_Votre objectif_.
Recopiez mot pour mot l'intégralité de l'extrait sur le recul des glaciers.

Les chercheurs de l’IPE-CSIC, responsables de l’étude menée sur la chaîne de montagnes franco-espagnole, désignent le réchauffement climatique comme responsable de la réduction de la glace. Ils enregistrent pendant leur étude une hausse des températures de 1,5 °C dans les Pyrénées.
Selon l’équipe de chercheurs, cette augmentation de la température a entraîné une réduction significative de la surface (23,2 %) et de l’épaisseur de la glace (en moyenne 6,3 m) sur 17 des 24 glaciers de la chaîne de montagne entre 2011 et 2020.
L’un des auteurs de l’étude, Jesús Revuelto, est péremptoire : "Ce que nous voyons ici est un signe avant-coureur de ce qui se passera dans d’autres montagnes, comme les Alpes" et ajoute : "Ces glaciers sont plus volumineux, mais ils ne dureront pas éternellement."
La région de l’Everest, en revanche, est depuis longtemps affectée par un autre phénomène, imputable à la fonte des glaciers : l’augmentation des lacs glaciaires.

_Données fournies_.
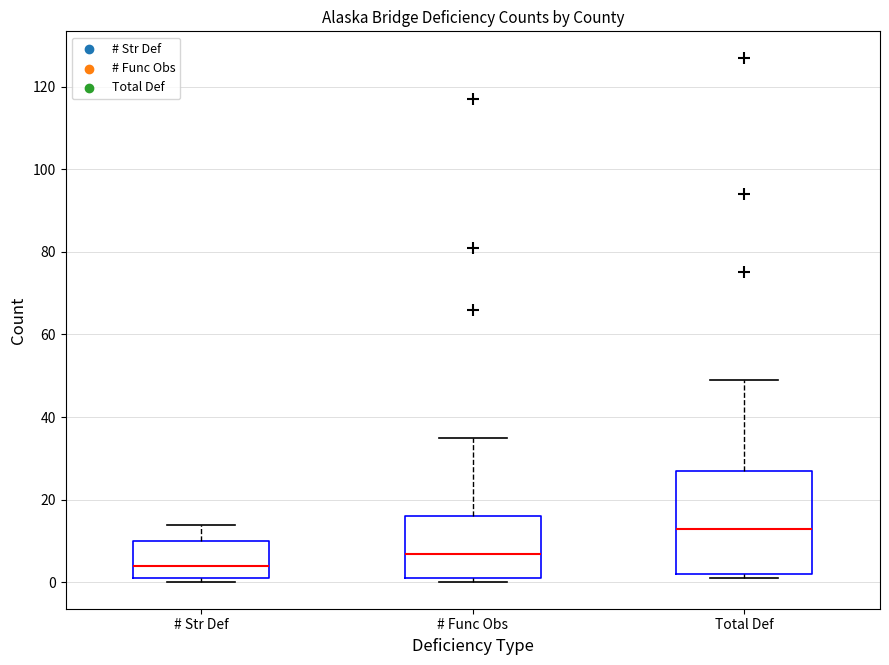

Which box's median line is the lowest?

# Str Def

_Exercice terminé_.
Les chercheurs de l’IPE-CSIC, responsables de l’étude menée sur la chaîne de montagnes franco-espagnole, désignent le réchauffement climatique comme responsable de la réduction de la glace. Ils enregistrent pendant leur étude une hausse des températures de 1,5 °C dans les Pyrénées.
Selon l’équipe de chercheurs, cette augmentation de la température a entraîné une réduction significative de la surface (23,2 %) et de l’épaisseur de la glace (en moyenne 6,3 m) sur 17 des 24 glaciers de la chaîne de montagne entre 2011 et 2020.
L’un des auteurs de l’étude, Jesús Revuelto, est péremptoire : "Ce que nous voyons ici est un signe avant-coureur de ce qui se passera dans d’autres montagnes, comme les Alpes" et ajoute : "Ces glaciers sont plus volumineux, mais ils ne dureront pas éternellement."
La région de l’Everest, en revanche, est depuis longtemps affectée par un autre phénomène, imputable à la fonte des glaciers : l’augmentation des lacs glaciaires.